• **Recorded data**:
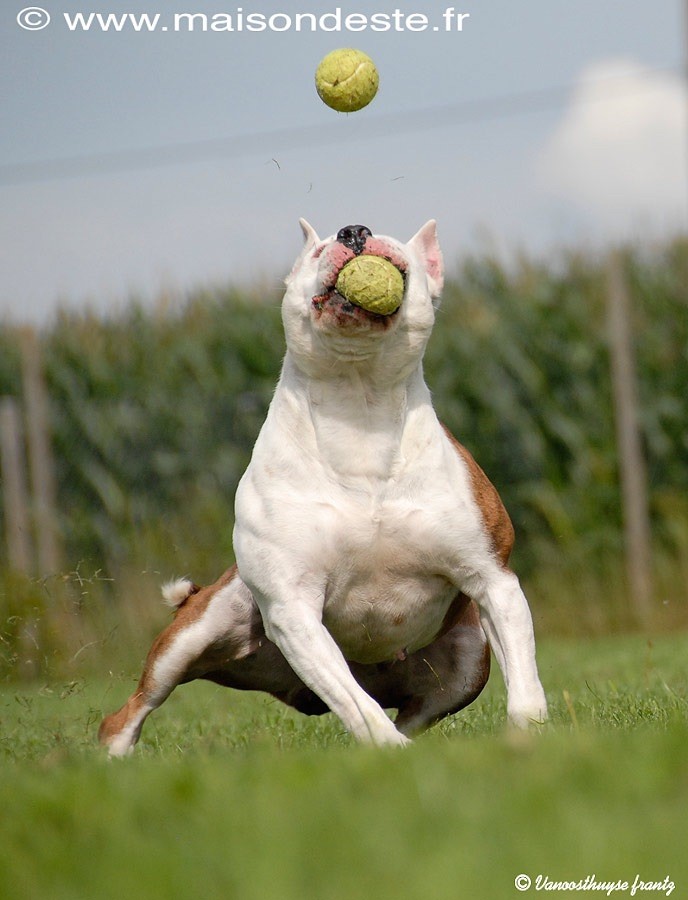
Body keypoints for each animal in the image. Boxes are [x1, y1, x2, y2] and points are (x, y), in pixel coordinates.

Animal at [99, 221, 544, 756]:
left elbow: (524, 681)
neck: (358, 404)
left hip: (467, 659)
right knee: (129, 713)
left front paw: (530, 740)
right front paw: (390, 752)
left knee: (416, 710)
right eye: (318, 250)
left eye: (397, 255)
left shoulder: (493, 578)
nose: (355, 231)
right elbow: (357, 704)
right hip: (194, 635)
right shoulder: (292, 608)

• **Work task**:
In the listing above, the line with "left hip: (467, 659)" and every line after it must be set down word for word, and no other line.

• **Answer to the problem**:
left hip: (467, 659)
right knee: (129, 713)
left front paw: (530, 740)
right front paw: (390, 752)
left knee: (416, 710)
right eye: (318, 250)
left eye: (397, 255)
left shoulder: (493, 578)
nose: (355, 231)
right elbow: (357, 704)
right hip: (194, 635)
right shoulder: (292, 608)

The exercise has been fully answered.